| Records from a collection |
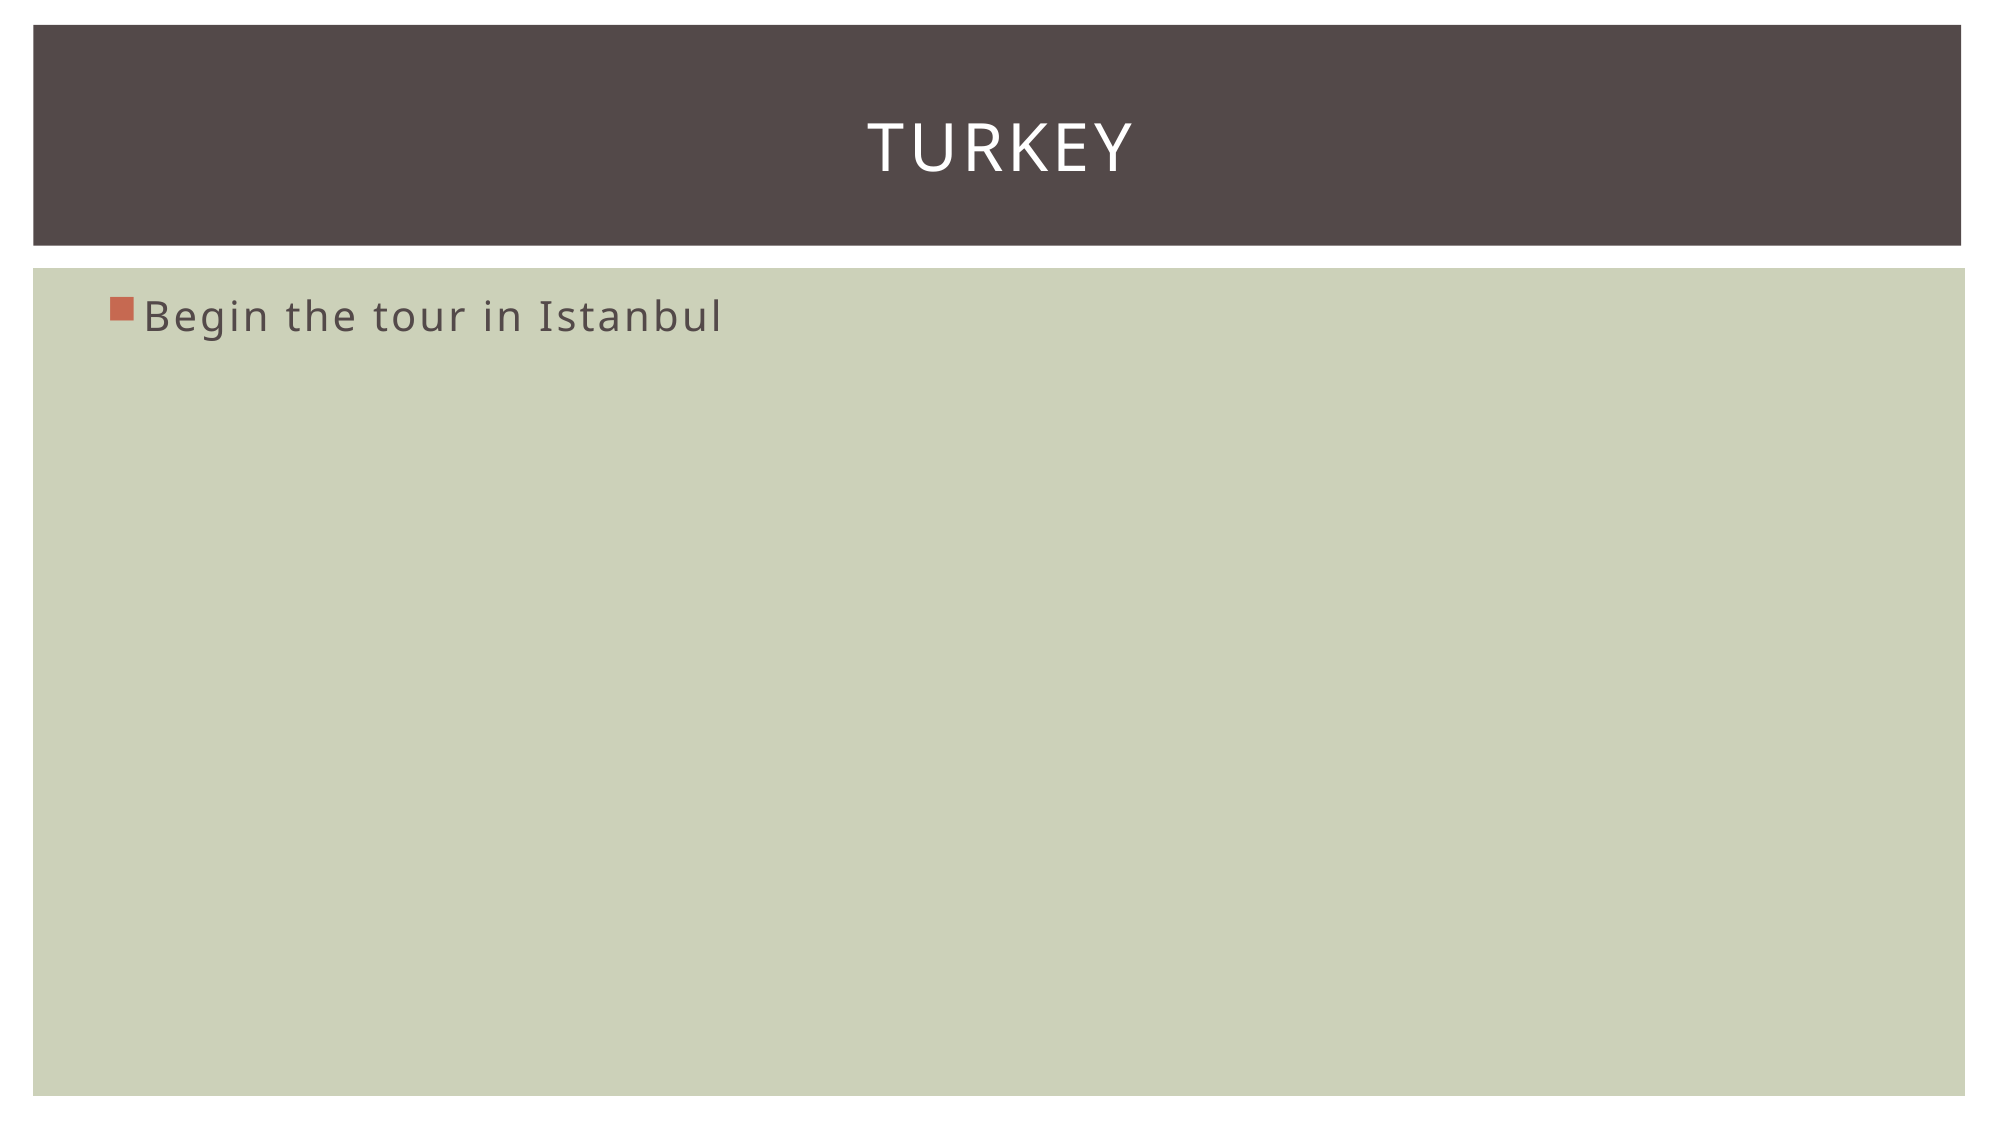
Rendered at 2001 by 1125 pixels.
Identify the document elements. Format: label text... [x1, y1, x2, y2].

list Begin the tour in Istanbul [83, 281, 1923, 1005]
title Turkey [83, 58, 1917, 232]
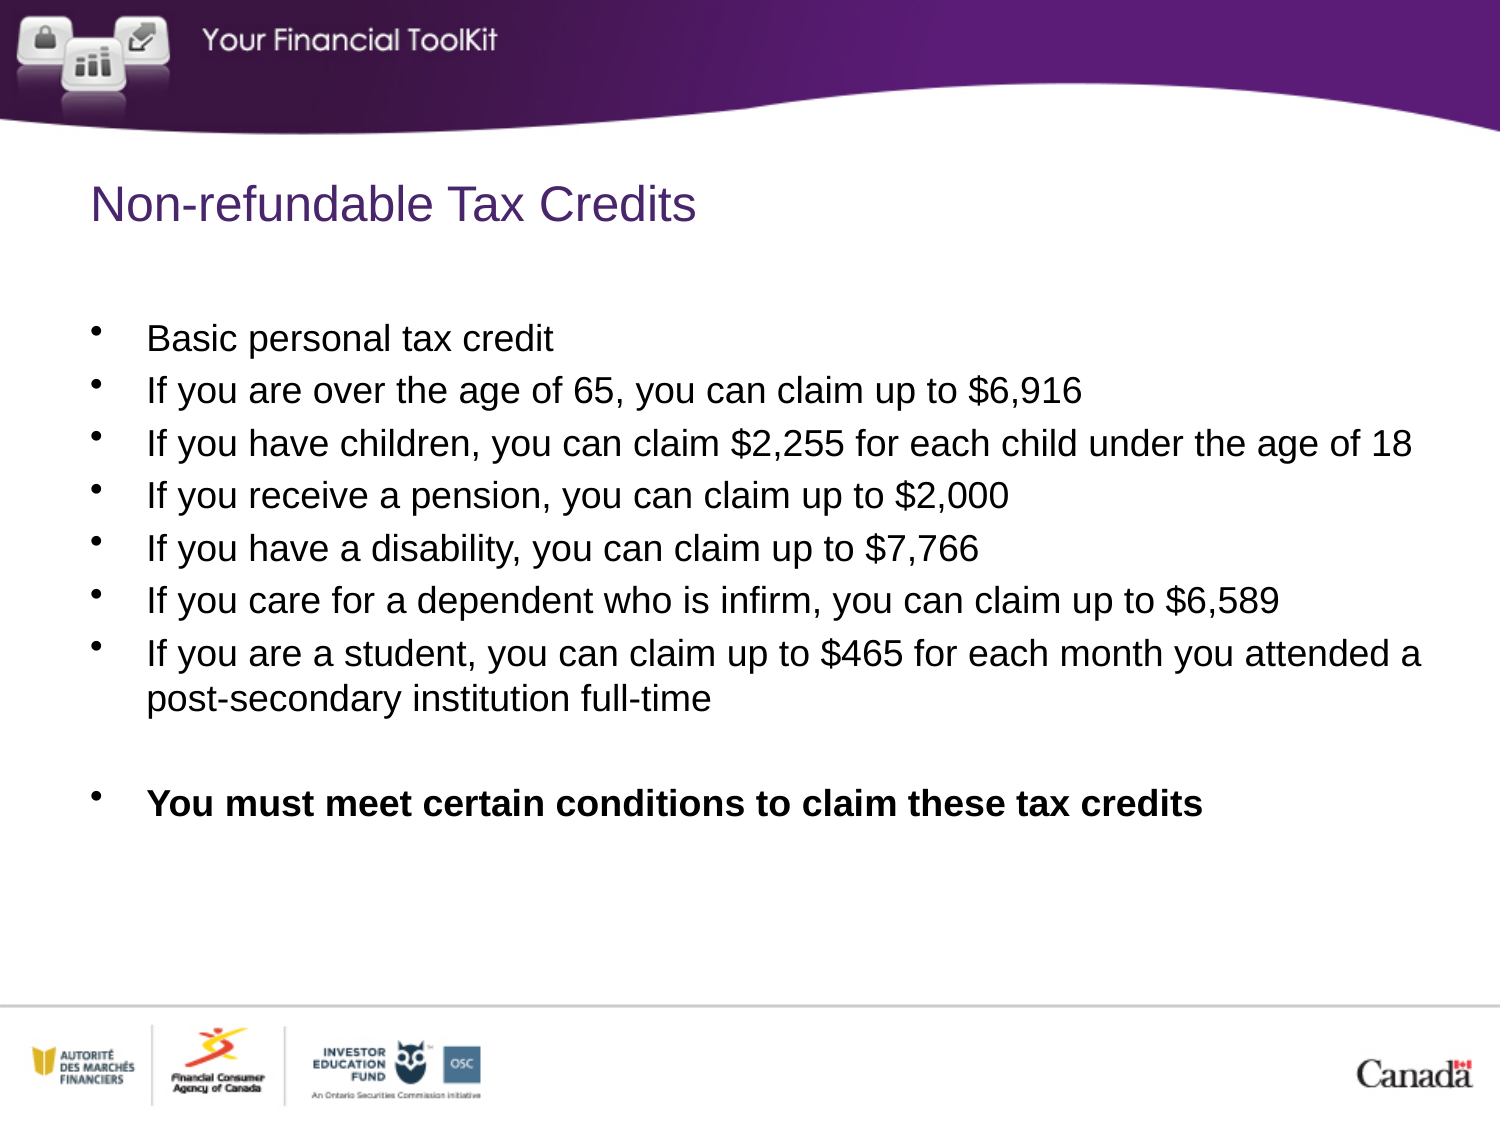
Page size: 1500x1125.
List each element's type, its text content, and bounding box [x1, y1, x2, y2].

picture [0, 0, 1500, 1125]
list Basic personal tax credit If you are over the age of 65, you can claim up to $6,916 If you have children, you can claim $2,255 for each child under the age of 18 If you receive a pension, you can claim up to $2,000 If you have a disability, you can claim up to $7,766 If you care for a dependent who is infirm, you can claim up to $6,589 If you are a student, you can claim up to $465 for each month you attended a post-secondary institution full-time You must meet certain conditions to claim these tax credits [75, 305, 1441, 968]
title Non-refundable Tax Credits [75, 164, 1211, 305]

| Request |
Write out again only the lines from the one with "Page size: 1500x1125." through the last line of the records above. Keep every word as it stands.

| Task answer |
Page size: 1500x1125.
List each element's type, its text content, and bounding box [x1, y1, x2, y2].

picture [0, 0, 1500, 1125]
list Basic personal tax credit If you are over the age of 65, you can claim up to $6,916 If you have children, you can claim $2,255 for each child under the age of 18 If you receive a pension, you can claim up to $2,000 If you have a disability, you can claim up to $7,766 If you care for a dependent who is infirm, you can claim up to $6,589 If you are a student, you can claim up to $465 for each month you attended a post-secondary institution full-time You must meet certain conditions to claim these tax credits [75, 305, 1441, 968]
title Non-refundable Tax Credits [75, 164, 1211, 305]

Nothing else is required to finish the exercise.